The circumstances of the operation of the Cooperative demonstrate that the parties agreed to modify the written contract, substituting therefor another method of payment. The dairymen have in the past acquiesced in, and substantially benefited from, the payment methods to which they now object. Apparently one of the principal factors in converting the dairy- department from a losing enterprise into a profitable one was the construction of the dairy-creamery plant at Anchorage. This construction was financed by the funds of the entire Cooperative. The cost apparently was not allocated to the Dairy Department, as distinguished from the other departments. This method of bookkeeping tends to exaggerate, the amount of “profits” attributable to the dairy products. Having benefited from this exaggeration each year in the past the dairymen should not now be permitted to repudiate the basic principles governing the operation of the Cooperative. The appellee should not be permitted to modify the contract when it is to his benefit to do so and then reinstate it and insist upon strict performance-when that position would benefit him most.

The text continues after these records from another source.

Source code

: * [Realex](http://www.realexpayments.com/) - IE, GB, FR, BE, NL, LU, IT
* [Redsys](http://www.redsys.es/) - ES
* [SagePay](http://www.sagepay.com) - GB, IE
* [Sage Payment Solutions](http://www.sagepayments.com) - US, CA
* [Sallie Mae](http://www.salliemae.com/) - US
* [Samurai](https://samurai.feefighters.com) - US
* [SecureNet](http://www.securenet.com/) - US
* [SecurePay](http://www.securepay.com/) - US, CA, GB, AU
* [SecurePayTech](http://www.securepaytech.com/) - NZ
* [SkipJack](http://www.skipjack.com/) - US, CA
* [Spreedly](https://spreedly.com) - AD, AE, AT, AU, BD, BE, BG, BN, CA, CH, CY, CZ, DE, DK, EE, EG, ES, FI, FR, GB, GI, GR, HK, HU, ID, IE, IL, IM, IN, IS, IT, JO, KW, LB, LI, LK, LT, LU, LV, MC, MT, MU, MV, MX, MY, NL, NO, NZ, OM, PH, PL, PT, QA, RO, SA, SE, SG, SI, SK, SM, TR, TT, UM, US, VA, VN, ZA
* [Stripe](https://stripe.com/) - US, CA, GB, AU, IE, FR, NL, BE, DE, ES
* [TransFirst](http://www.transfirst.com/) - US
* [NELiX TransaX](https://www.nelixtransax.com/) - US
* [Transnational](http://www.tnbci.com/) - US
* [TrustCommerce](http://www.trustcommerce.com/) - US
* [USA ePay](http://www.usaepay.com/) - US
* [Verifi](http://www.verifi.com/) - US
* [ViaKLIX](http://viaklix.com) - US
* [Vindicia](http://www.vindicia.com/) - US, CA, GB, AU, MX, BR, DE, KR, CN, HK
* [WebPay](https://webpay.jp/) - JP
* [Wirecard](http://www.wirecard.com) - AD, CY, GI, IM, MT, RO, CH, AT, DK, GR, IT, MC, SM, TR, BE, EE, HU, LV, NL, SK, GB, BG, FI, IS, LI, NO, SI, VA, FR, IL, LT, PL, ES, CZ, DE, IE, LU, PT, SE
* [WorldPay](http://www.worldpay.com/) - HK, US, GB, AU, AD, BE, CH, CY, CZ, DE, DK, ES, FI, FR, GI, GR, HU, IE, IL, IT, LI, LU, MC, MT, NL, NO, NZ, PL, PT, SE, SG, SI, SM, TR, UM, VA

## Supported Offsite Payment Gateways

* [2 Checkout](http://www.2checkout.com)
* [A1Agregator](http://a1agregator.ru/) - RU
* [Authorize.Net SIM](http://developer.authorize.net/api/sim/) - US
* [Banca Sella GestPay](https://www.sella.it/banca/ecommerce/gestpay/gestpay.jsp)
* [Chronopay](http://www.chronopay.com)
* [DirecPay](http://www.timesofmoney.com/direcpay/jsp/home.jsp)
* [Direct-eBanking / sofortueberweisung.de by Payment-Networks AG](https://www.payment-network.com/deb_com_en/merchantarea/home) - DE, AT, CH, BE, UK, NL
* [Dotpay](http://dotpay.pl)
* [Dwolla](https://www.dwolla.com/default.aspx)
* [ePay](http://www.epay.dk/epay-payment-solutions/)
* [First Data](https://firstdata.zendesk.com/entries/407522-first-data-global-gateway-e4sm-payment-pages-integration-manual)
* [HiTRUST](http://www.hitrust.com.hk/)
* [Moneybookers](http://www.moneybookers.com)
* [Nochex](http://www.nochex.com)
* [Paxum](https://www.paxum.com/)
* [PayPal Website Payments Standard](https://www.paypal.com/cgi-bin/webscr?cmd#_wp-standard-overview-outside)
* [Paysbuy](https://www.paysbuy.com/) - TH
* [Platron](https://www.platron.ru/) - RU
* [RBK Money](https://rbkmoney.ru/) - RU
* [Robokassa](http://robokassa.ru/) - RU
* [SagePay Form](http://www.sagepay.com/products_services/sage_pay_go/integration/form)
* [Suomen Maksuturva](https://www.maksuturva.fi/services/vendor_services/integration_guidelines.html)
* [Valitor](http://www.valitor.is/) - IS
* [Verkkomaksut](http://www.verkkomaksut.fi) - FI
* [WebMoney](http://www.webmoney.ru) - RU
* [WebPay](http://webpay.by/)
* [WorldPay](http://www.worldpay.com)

We think that is what he is attempting to do here.

Judgment reversed. 
      
      “(8) The Association is hereby authorized to process or manufacture into changed or new products the products delivered hereunder and pay the producer as provided for in Paragraph 7, from the proceeds from resale of the changed or new products or at its discretion to pay a flat delivery price therefor to the producer as full payment thereof and thereafter process or manufacture it into changed or new products on its own account and at its own expense as its own product and sell and retain the full proceeds thereof as amounts belonging to the Association.”
     
      
       “(7) The Association agrees to pay or cause to be paid through its Management and Sales Agency to the Producer the amounts received for the said resale of said products sold separately or the amounts representing Producer’s interest in products resold wherein his products are pooled or co-mingled with others as provided for in Paragraph 6 herein after making deductions to cover the following items in connection therewith: (a) repayment of advances made to Producer under Paragraph 4 of this contract and interest on said advances; (b) reasonable charges for the services of receiving, handling and selling said agricultural products under Paragraph 5 of this Contract; (c) operating and maintenance expenses; (d) one dollar each year in payment of the official publication of the Association in case said publication is issued; (e) two per centum (2%) of the gross sales price received for the products of said member sold separately or of the amounts representing said member’s interest in products sold wherein his products are pooled or co-mingled with others as funds belonging to the Association to méet its indebtedness and additional expenses, contribute to the Association’s reserves (with which to acquire ownership of industries and enterprises and property in connection therewith and for other proper purposes), to pay interest on capital stock by way of dividends and for other proper purposes as provided for by the laws of Alaska pertaining to “Cooperative Associations” under which the Association has been incorporated and by the By-laws of the Association.”
     
      
       Cf. 3 Williston on Contracts, § 623, n. 6, 1936 ed.; Restatement Contracts, § 408 (1932); Whitehurst v. FCX Fruit & Vegetable Service, 1944, 224 N.C. 628, 32 S.E.2d 34, 39; City Messenger & Delivery Co. v. Postal Telegraph Co., 1915, 74 Or. 433, 145 P. 657; Saul v. McIntyre, 1948, 190 Md. 31, 57 A.2d 272, 274; Margolys v. Mollenick, Sup.Ct.N.Y., 1906, 98 N.Y.S. 849.